In 1971, RAF Woodvale hosted the first annual Woodvale International Rally. The event was a charitable event, that originally began as a model aircraft show. It grew over the years to include car clubs with both classic cars, vintage cars and other vehicle displays. It usually occupied the first weekend in August. The 2012 rally had to be re-located and rescheduled to nearby Victoria Park, Southport, Merseyside, on safety grounds, on what would later on become a permanent move for the rally. Asbestos was discovered from old World War II structures that had been buried long ago. After the 50th rally was held in 2018, a disagreement with the park's management led to the permanent cancellation of the rally in 2019.

==Merseyside Police Air Support Group==

Basing the Merseyside Air Support Group at RAF Woodvale made the station something of a target for criminals. Just before 2230 on Friday 9 October 2009 a window of the helicopter was smashed and petrol poured inside causing the helicopter to be grounded.

On 17 May 2010 the Merseyside Police helicopter was again attacked and grounded, after four masked intruders broke into the airbase at around 04:00 causing what was described as minor damage.

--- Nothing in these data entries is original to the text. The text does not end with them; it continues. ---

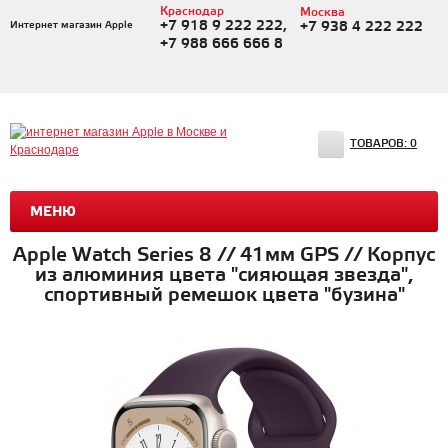
Краснодар
Москва
+7 918 9 222 222,
Интернет магазин Apple
+7 938 4 222 222
+7 988 666 666 8
ТОВАРОВ:
0
МЕНЮ
Apple Watch Series 8 // 41мм GPS // Корпус
из алюминия цвета "сияющая звезда",
спортивный ремешок цвета "бузина"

As part of the reorganisation of Police Air Support in England and Wales and the formation of the National Police Air Service, Merseyside operationally retired its dedicated Police helicopter G-XMII in July 2011. Cover would then be provided with four aircraft from Cheshire, Lancashire, North Wales and Greater Manchester, the nearest to Merseyside being based at Hawarden Airport with G-XMII providing back up. From 1 June 2012, Merseyside Police signed a four-year deal to lease the helicopter to the Norwegian Police Service in response to the 2011 terrorist attacks in Norway.

==Freedom of the Borough==
RAF Woodvale was granted the Freedom of the Metropolitan Borough of Sefton on 17 May 2011.